Another trial showed an improved radical resection rate and a correlation between TP53 mutation burden and PFS. Therefore, performing next generation sequencing is increasingly important in a non-metastatic setting and needs to be further explored [60].

Considering unresectable stage IIIA-N2 disease, more definite recommendations can be provided. Concurrent chemoradiation is advised [19]. In the recent 2021 update of both ESMO and NCCN, durvalumab as consolidation therapy is advised in patients with PD-L1 levels ≥ 1% if no progression is noted [6,8]. This recommendation was based on the PACIFIC trial. Both PFS and OS were significantly higher favouring durvalumab [64]. These same results were seen in the LUN 14-179 trial [65].

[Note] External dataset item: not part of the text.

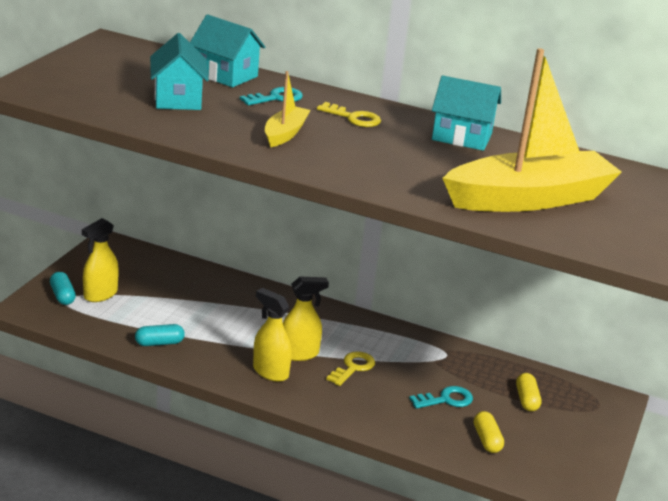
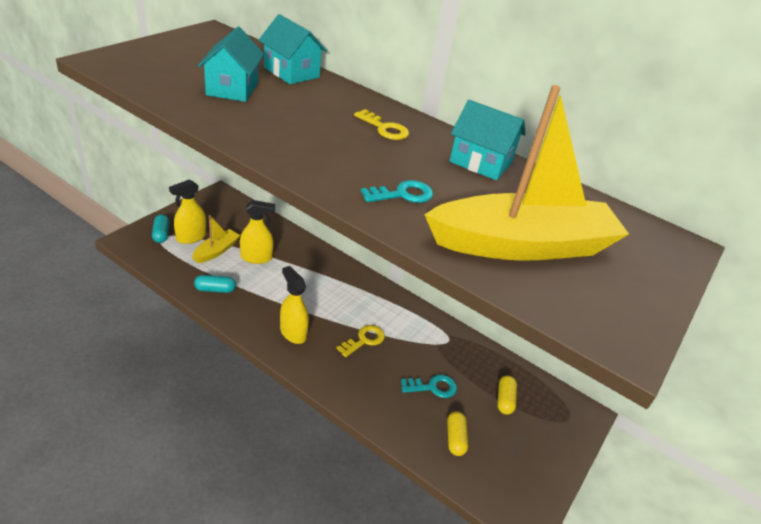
camera: 10 degrees right, 10 degrees up
(276, 98) = (323, 99): turquoise key -> turquoise key (402, 194)
(285, 134) = (309, 136): yellow boat -> yellow boat (216, 251)
(299, 354) = (324, 319): yellow spray bottle -> yellow spray bottle (256, 258)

Currently, many trials such as the NICOLAS trial [67], the AFT-16 trial [69], the DETERRED trial [70], the EA5181 trial [72], and the PACIFIC2 trial [71] are ongoing, investigating the role of the concomitant use of ICI with concurrent CRT.

5. Conclusions

The ideal treatment in case of mediastinal lymph node involvement in stage IIIA-N2 NSCLC is still a source of controversy. Many studies try to elucidate optimal treatment in this heterogenous group. Multidisciplinary teams are of paramount importance to evaluate each case and to determine whether complete resection is feasible. N2 subcategories are yet to be further evaluated and may need to be separately investigated in future trials. Neoadjuvant chemoradiotherapy plus surgery is recommended by recent guidelines in resectable N2 disease; others suggest neoadjuvant or adjuvant chemotherapy. Involvement of multiple N2 stations still remains the most heterogenous group with different recommendations. Immunotherapy and targeted therapy are showing promising results in both response rate and/or DFS. No guidelines can yet be provided, though neoadjuvant immunochemotherapy seems to be superior in stage IIIA-N2 disease. In completely resected N2 disease, PORT is not advised. Adjuvant osimertinib is already recommended in stage IB-IIIa patients with EGFR mutations who underwent a complete resection. In unresectable N2 disease, concurrent chemoradiotherapy still remains the gold standard with durvalumab as consolidation therapy in the case of PD-L1 levels ≥1%.